Report every line in the rows below that contains the word "میلیون", copying each such line in full.

★ ★ ★

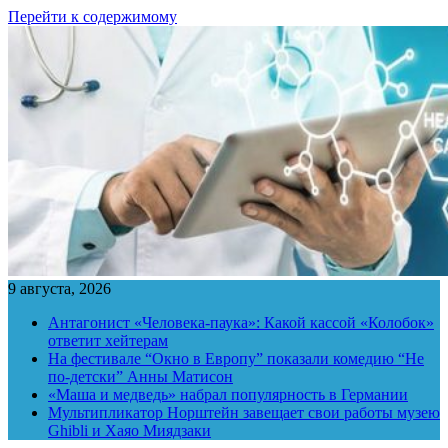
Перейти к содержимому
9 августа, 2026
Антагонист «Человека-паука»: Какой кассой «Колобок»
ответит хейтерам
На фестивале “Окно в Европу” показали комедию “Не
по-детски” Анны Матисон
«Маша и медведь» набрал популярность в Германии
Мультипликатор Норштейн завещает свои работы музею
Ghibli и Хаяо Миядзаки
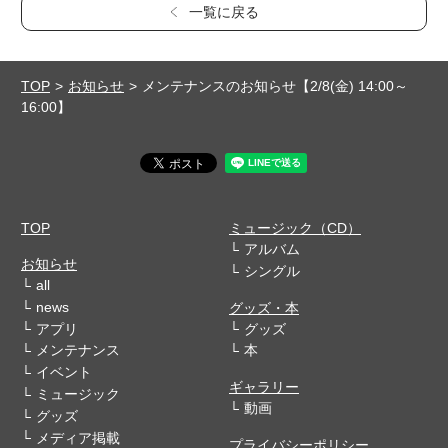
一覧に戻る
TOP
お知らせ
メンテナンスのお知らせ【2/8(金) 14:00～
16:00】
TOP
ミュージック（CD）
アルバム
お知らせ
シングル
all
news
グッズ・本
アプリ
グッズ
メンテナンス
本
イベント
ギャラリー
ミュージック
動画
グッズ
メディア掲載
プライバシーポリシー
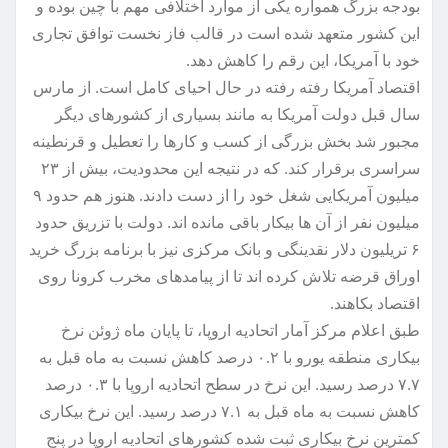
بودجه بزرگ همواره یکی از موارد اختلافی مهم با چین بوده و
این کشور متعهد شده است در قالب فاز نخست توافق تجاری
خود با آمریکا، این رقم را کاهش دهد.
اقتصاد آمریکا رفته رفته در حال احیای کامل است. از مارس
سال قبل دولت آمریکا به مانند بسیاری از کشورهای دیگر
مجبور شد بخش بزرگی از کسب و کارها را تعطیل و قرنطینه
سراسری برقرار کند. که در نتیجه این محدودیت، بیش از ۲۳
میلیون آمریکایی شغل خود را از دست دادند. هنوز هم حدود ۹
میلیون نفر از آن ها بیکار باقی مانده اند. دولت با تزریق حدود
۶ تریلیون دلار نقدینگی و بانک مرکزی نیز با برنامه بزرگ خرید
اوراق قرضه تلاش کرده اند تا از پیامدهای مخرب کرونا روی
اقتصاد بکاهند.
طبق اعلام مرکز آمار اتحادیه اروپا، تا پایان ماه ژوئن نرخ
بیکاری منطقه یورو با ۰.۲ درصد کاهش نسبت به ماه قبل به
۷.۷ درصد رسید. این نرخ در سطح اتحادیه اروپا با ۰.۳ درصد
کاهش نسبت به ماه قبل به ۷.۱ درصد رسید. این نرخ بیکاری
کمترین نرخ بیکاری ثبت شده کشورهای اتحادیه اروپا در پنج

★ ★ ★

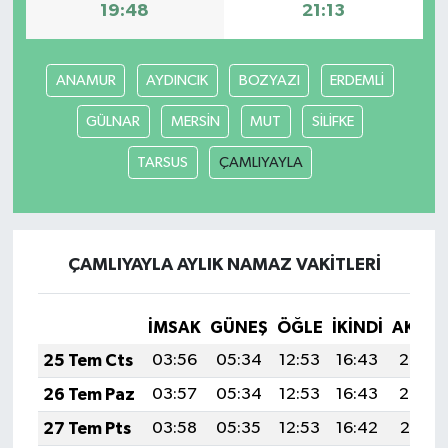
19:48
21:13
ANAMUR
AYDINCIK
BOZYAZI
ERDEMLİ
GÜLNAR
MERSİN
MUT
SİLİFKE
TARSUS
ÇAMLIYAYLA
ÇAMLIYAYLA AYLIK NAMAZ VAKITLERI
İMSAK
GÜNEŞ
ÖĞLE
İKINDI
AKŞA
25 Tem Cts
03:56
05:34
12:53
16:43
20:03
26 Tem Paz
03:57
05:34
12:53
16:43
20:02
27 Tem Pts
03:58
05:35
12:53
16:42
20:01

★ ★ ★

■ **ANSWER TO THE PROBLEM**
میلیون آمریکایی شغل خود را از دست دادند. هنوز هم حدود ۹
میلیون نفر از آن ها بیکار باقی مانده اند. دولت با تزریق حدود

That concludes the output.